In brief: Lucy is pretty sure she has it all and then some at work. Except for Joshua Templeman who sits opposite her. He’s a colour-coordinated, diary marking devil. It’s all about getting one-up on him until she realises the hating game might not be the right one to play…
The good: The wit of the conversations between Lucy and Josh crackle with sexual tension.
The not-so-good: I cannot work out where this story is set and it bugs me.
Why I chose it: Begged Hachette for a copy because everyone on my feed has been raving about it.
Publisher: Piatkus (Hachette)
Setting: A city…somewhere.
My rating: 9.5 out of 10
Many months ago, I added The Hating Game to my book wish list notebook (yes, I have such a thing) after it was more than likely mentioned somewhere on the internet. More recently, said internet started going gangbusters over this book from the snappy conversations to the OMG-ness of the hero. I love good dialogue, so I jumped on this book straightaway. It’s sweet, funny, sexy, realistic, far-fetched and loads of fun. It’s pretty much all of the things that you’d look for in a good romantic comedy in book format. The Hating Game is the book you would see twice at the cinema, buy the DVD, then buy another DVD with special features. It’s that good.
The premise of the book is simple – girl hates boy, boy hates girl, elevator kiss, hmm…maybe they don’t hate each other…maybe they do…okay, it’s definitely love. This is one of my favourite tropes in romance but before you stop reading any more, it’s so much more than a romance. It’s set in a publishing house after a merger, so there’s all sorts of awkward colleague moments too from the person who never does anything on time to the assistant who does everything for the boss. There’s reflection on not fitting in with your family or meeting their expectations. There are quirky things too, like Smurfs, Sleepysaurus and strawberry farms (sorry Lucy, Josh is not just as quirky as you).

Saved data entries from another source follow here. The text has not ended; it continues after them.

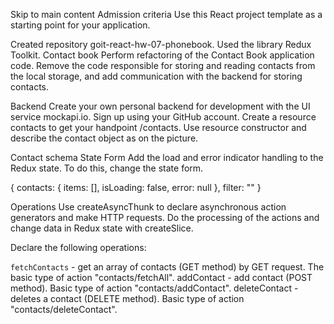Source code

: Skip to main content Admission criteria Use this React project template as a
starting point for your application.

Created repository goit-react-hw-07-phonebook. Used the library Redux Toolkit.
Contact book Perform refactoring of the Contact Book application code. Remove
the code responsible for storing and reading contacts from the local storage,
and add communication with the backend for storing contacts.

Backend Create your own personal backend for development with the UI service
mockapi.io. Sign up using your GitHub account. Create a resource contacts to get
your handpoint /contacts. Use resource constructor and describe the contact
object as on the picture.

Contact schema State Form Add the load and error indicator handling to the Redux
state. To do this, change the state form.

{ contacts: { items: [], isLoading: false, error: null }, filter: "" }

Operations Use createAsyncThunk to declare asynchronous action generators and
make HTTP requests. Do the processing of the actions and change data in Redux
state with createSlice.

Declare the following operations:

`fetchContacts` - get an array of contacts (GET method) by GET request. The
basic type of action "contacts/fetchAll". addContact - add contact (POST
method). Basic type of action "contacts/addContact". deleteContact - deletes a
contact (DELETE method). Basic type of action "contacts/deleteContact".
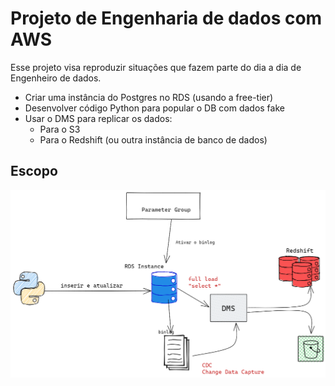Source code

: # Projeto de Engenharia de dados com AWS

Esse projeto visa reproduzir situações que fazem parte do dia a dia de Engenheiro de dados.
- Criar uma instância do Postgres no RDS (usando a free-tier)
- Desenvolver código Python para popular o DB com dados fake
- Usar o DMS para replicar os dados:
  - Para o S3 
  - Para o Redshift (ou outra instância de banco de dados)
## Escopo

 ![Fluxo-RDS-DMS](img/escopo-projeto.png)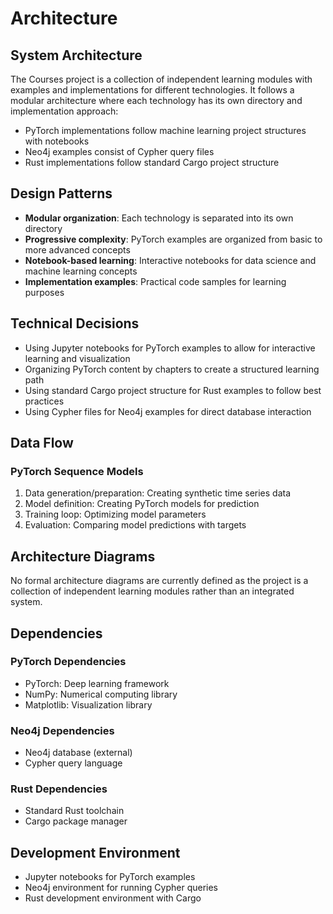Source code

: # Architecture

## System Architecture
The Courses project is a collection of independent learning modules with examples and implementations for different technologies. It follows a modular architecture where each technology has its own directory and implementation approach:

- PyTorch implementations follow machine learning project structures with notebooks
- Neo4j examples consist of Cypher query files
- Rust implementations follow standard Cargo project structure

## Design Patterns
- **Modular organization**: Each technology is separated into its own directory
- **Progressive complexity**: PyTorch examples are organized from basic to more advanced concepts
- **Notebook-based learning**: Interactive notebooks for data science and machine learning concepts
- **Implementation examples**: Practical code samples for learning purposes

## Technical Decisions
- Using Jupyter notebooks for PyTorch examples to allow for interactive learning and visualization
- Organizing PyTorch content by chapters to create a structured learning path
- Using standard Cargo project structure for Rust examples to follow best practices
- Using Cypher files for Neo4j examples for direct database interaction

## Data Flow
### PyTorch Sequence Models
1. Data generation/preparation: Creating synthetic time series data
2. Model definition: Creating PyTorch models for prediction
3. Training loop: Optimizing model parameters
4. Evaluation: Comparing model predictions with targets

## Architecture Diagrams
No formal architecture diagrams are currently defined as the project is a collection of independent learning modules rather than an integrated system.

## Dependencies
### PyTorch Dependencies
- PyTorch: Deep learning framework
- NumPy: Numerical computing library
- Matplotlib: Visualization library

### Neo4j Dependencies
- Neo4j database (external)
- Cypher query language

### Rust Dependencies
- Standard Rust toolchain
- Cargo package manager

## Development Environment
- Jupyter notebooks for PyTorch examples
- Neo4j environment for running Cypher queries
- Rust development environment with Cargo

Lucy and Josh are colleagues and sworn enemies. They are both the assistants to their respective bosses from each publishing house. So, before they’d even met there was a divide. But it’s not just that between them – it’s hate. Hate that’s full of games. From the staring game to the HR game. If that wasn’t bad enough, management have just announced a new position that will have Josh or Lucy as the other one’s boss. Which just can’t happen – there’s no way in hell or otherwise Lucy would work for Josh. So, if Josh gets the job, Lucy will resign. But what will she do then?

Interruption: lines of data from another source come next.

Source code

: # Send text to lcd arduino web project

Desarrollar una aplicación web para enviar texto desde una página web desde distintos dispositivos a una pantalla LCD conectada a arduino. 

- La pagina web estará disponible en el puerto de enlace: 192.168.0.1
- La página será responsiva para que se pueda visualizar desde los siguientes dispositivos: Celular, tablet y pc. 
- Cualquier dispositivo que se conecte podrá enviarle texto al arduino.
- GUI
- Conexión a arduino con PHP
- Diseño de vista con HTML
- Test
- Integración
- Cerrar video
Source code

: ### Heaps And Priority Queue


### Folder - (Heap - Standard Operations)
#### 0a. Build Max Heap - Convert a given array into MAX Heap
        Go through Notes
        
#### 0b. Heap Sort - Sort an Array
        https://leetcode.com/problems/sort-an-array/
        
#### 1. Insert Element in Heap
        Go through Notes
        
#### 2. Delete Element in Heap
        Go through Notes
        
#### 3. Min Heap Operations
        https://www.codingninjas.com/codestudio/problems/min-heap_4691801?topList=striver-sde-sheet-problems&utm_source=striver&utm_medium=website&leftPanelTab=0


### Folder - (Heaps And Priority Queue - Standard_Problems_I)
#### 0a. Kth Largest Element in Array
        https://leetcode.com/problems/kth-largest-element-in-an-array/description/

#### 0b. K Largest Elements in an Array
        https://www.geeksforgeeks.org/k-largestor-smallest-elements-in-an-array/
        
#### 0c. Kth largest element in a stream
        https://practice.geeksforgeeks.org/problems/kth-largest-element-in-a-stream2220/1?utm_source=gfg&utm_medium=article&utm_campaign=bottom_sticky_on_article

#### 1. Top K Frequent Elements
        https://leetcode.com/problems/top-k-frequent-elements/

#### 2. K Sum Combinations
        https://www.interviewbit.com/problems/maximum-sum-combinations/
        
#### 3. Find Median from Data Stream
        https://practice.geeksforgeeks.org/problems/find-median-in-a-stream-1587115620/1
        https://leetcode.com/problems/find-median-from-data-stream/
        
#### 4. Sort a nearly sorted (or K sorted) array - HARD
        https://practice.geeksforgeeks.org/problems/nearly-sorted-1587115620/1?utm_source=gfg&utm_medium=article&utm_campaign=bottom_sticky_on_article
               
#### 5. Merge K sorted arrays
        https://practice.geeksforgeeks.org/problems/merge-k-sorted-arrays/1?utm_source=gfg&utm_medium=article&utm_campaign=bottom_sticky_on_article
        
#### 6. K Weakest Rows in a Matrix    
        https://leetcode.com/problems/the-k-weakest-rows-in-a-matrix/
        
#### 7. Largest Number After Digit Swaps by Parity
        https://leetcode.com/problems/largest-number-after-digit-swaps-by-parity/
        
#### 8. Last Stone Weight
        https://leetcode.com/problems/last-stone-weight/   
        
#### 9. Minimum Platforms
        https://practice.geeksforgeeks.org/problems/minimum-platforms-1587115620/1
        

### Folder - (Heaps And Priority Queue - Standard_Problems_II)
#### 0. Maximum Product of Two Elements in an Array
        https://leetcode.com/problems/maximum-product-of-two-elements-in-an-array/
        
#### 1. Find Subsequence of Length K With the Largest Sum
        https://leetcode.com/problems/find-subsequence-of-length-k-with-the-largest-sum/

The story is told from Lucy’s first person point of view, so we know pretty early on that she’s an over thinker. She’s also very kind, hardworking and has a thing for Smurf figurines. She’s also determined to be the best to please her parents (who are happy with whatever she does – she really pushes herself). Lucy also knows way too many things about Joshua Templeman – she notices every little detail from the rotation of his coloured shirts to the mysterious marks in his daily planner. She’s very lovable as a heroine and I didn’t even feel envious that she gets to stare at Josh all day.

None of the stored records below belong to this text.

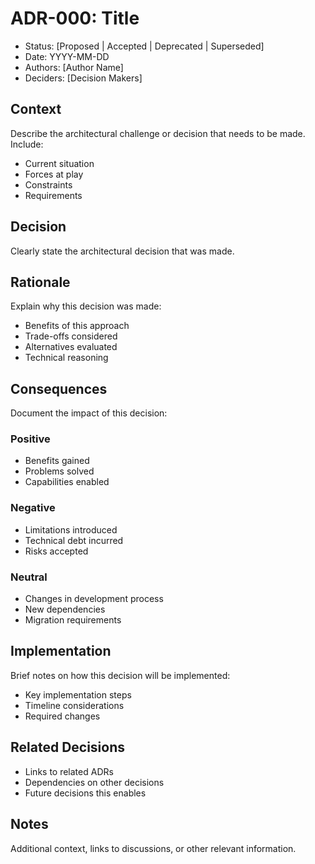 # ADR-000: Title

* Status: [Proposed | Accepted | Deprecated | Superseded]
* Date: YYYY-MM-DD
* Authors: [Author Name]
* Deciders: [Decision Makers]

## Context

Describe the architectural challenge or decision that needs to be made. Include:
- Current situation
- Forces at play
- Constraints
- Requirements

## Decision

Clearly state the architectural decision that was made.

## Rationale

Explain why this decision was made:
- Benefits of this approach
- Trade-offs considered
- Alternatives evaluated
- Technical reasoning

## Consequences

Document the impact of this decision:

### Positive
- Benefits gained
- Problems solved
- Capabilities enabled

### Negative
- Limitations introduced
- Technical debt incurred
- Risks accepted

### Neutral
- Changes in development process
- New dependencies
- Migration requirements

## Implementation

Brief notes on how this decision will be implemented:
- Key implementation steps
- Timeline considerations
- Required changes

## Related Decisions

- Links to related ADRs
- Dependencies on other decisions
- Future decisions this enables

## Notes

Additional context, links to discussions, or other relevant information.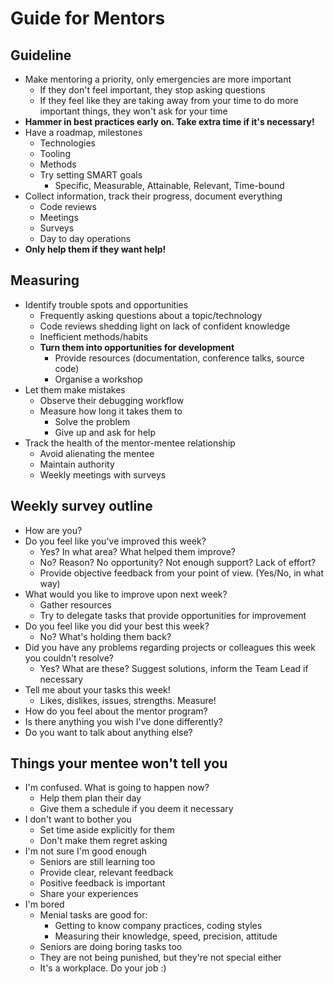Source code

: # Guide for Mentors


## Guideline

- Make mentoring a priority, only emergencies are more important
	- If they don't feel important, they stop asking questions
	- If they feel like they are taking away from your time to do more important things, they won't ask for your time
- **Hammer in best practices early on. Take extra time if it's necessary!**
- Have a roadmap, milestones
	- Technologies
	- Tooling
	- Methods
	- Try setting SMART goals
		- Specific, Measurable, Attainable, Relevant, Time-bound
- Collect information, track their progress, document everything
	- Code reviews
	- Meetings
	- Surveys
	- Day to day operations
- **Only help them if they want help!**

## Measuring

- Identify trouble spots and opportunities
	- Frequently asking questions about a topic/technology
	- Code reviews shedding light on lack of confident knowledge
	- Inefficient methods/habits
	- **Turn them into opportunities for development**
		- Provide resources (documentation, conference talks, source code)
		- Organise a workshop
- Let them make mistakes
	- Observe their debugging workflow
	- Measure how long it takes them to
		- Solve the problem
		- Give up and ask for help
- Track the health of the mentor-mentee relationship
	- Avoid alienating the mentee
	- Maintain authority
	- Weekly meetings with surveys

## Weekly survey outline

- How are you?
- Do you feel like you've improved this week?
	- Yes? In what area? What helped them improve?
	- No? Reason? No opportunity? Not enough support? Lack of effort?
	- Provide objective feedback from your point of view. (Yes/No, in what way)
- What would you like to improve upon next week?
	- Gather resources
	- Try to delegate tasks that provide opportunities for improvement
- Do you feel like you did your best this week?
	- No? What's holding them back?
- Did you have any problems regarding projects or colleagues this week you couldn't resolve?
	- Yes? What are these? Suggest solutions, inform the Team Lead if necessary
- Tell me about your tasks this week!
	- Likes, dislikes, issues, strengths. Measure!
- How do you feel about the mentor program?
- Is there anything you wish I've done differently?
- Do you want to talk about anything else?

## Things your mentee won't tell you

- I'm confused. What is going to happen now?
	- Help them plan their day
	- Give them a schedule if you deem it necessary
- I don't want to bother you
	- Set time aside explicitly for them
	- Don't make them regret asking
- I'm not sure I'm good enough
	- Seniors are still learning too
	- Provide clear, relevant feedback
	- Positive feedback is important
	- Share your experiences
- I'm bored
	- Menial tasks are good for:
		- Getting to know company practices, coding styles
		- Measuring their knowledge, speed, precision, attitude
	- Seniors are doing boring tasks too
	- They are not being punished, but they're not special either
	- It's a workplace. Do your job :)
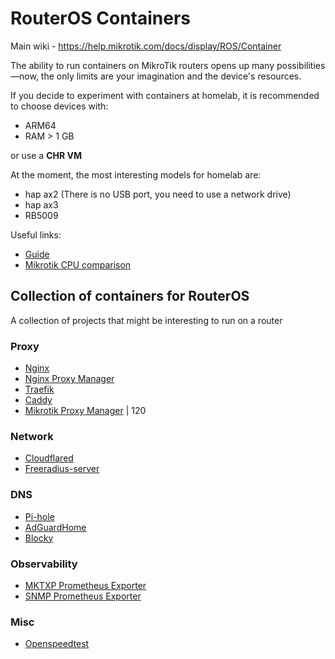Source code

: # RouterOS Containers

Main wiki - https://help.mikrotik.com/docs/display/ROS/Container

The ability to run containers on MikroTik routers opens up many possibilities—now, the only limits are your imagination and the device's resources.

If you decide to experiment with containers at homelab, it is recommended to choose devices with:

- ARM64
- RAM > 1 GB

or use a **CHR VM**

At the moment, the most interesting models for homelab are:

- hap ax2 (There is no USB port, you need to use a network drive)
- hap ax3
- RB5009

Useful links:
- [Guide](https://github.com/akmalovaa/mikrotik-containers/blob/main/guide.md)
- [Mikrotik CPU comparison](https://github.com/akmalovaa/mikrotik-containers/blob/main/benchmark_cpu.md)


## Collection of containers for RouterOS

A collection of projects that might be interesting to run on a router

### Proxy
- [Nginx](https://github.com/nginx/nginx )
- [Nginx Proxy Manager](https://github.com/NginxProxyManager/nginx-proxy-manager)
- [Traefik](https://github.com/traefik/traefik)
- [Caddy](https://github.com/caddyserver/caddy)
- [Mikrotik Proxy Manager](https://github.com/akmalovaa/mikrotik-proxy-manager) | 120

### Network
- [Cloudflared](https://github.com/cloudflare/cloudflared)
- [Freeradius-server](https://github.com/FreeRADIUS/freeradius-server)

### DNS
- [Pi-hole](https://github.com/pi-hole/docker-pi-hole)
- [AdGuardHome](https://github.com/AdguardTeam/AdGuardHome)
- [Blocky](https://github.com/0xERR0R/blocky)

### Observability
- [MKTXP Prometheus Exporter](https://github.com/akpw/mktxp)
- [SNMP Prometheus Exporter](https://github.com/prometheus/snmp_exporter)

### Misc
- [Openspeedtest](https://github.com/openspeedtest/Speed-Test)
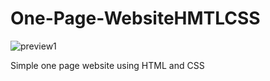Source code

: # One-Page-WebsiteHMTLCSS

![preview1](/images/preview1.jpg)

Simple one page website using HTML and CSS
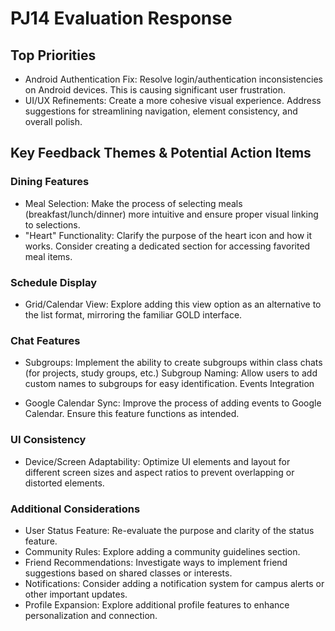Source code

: # PJ14 Evaluation Response

## Top Priorities

- Android Authentication Fix: Resolve login/authentication inconsistencies on Android devices. This is causing significant user frustration.
- UI/UX Refinements: Create a more cohesive visual experience. Address suggestions for streamlining navigation, element consistency, and overall polish.

## Key Feedback Themes & Potential Action Items

### Dining Features

- Meal Selection: Make the process of selecting meals (breakfast/lunch/dinner) more intuitive and ensure proper visual linking to selections.
- "Heart" Functionality: Clarify the purpose of the heart icon and how it works. Consider creating a dedicated section for accessing favorited meal items.

### Schedule Display

- Grid/Calendar View: Explore adding this view option as an alternative to the list format, mirroring the familiar GOLD interface.

### Chat Features

- Subgroups: Implement the ability to create subgroups within class chats (for projects, study groups, etc.)
Subgroup Naming: Allow users to add custom names to subgroups for easy identification.
Events Integration

- Google Calendar Sync: Improve the process of adding events to Google Calendar. Ensure this feature functions as intended.

### UI Consistency

- Device/Screen Adaptability: Optimize UI elements and layout for different screen sizes and aspect ratios to prevent overlapping or distorted elements.

### Additional Considerations

- User Status Feature: Re-evaluate the purpose and clarity of the status feature.
- Community Rules: Explore adding a community guidelines section.
- Friend Recommendations: Investigate ways to implement friend suggestions based on shared classes or interests.
- Notifications: Consider adding a notification system for campus alerts or other important updates.
- Profile Expansion: Explore additional profile features to enhance personalization and connection.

You see, Josh is sex on legs. Imagine him as grumpy Mr Darcy meets Hugh Jackman. Josh is a fast wit who hones a gym perfect body under his suits. Naturally, he’s hiding quite a few things under his grumpiness but as the reader, you know there is goodness underneath just waiting to be revealed by Lucy. He has his points of true gentlemanly behaviour but he can also talk rather dirtily. It a combination of good boy/ bad boy that is irresistible.
One thing did drive me mad during this book though – I cannot for the life of me tell where it is set. Initially, I thought it was New York, then potentially the UK or possibly Australia. It’s very generic. The best I could do is assume it was a large city in the US given that US English is used. But it still had a UK feel to it! It’s a minor point, but I do like to know where my characters are in the world (you know, just in case I meet them out and about). Everything else is just right – the witty banter, the writing style, the sexual tension. It is an incredibly polished debut and if this is Sally Thorne’s first novel, her second will knock our socks off!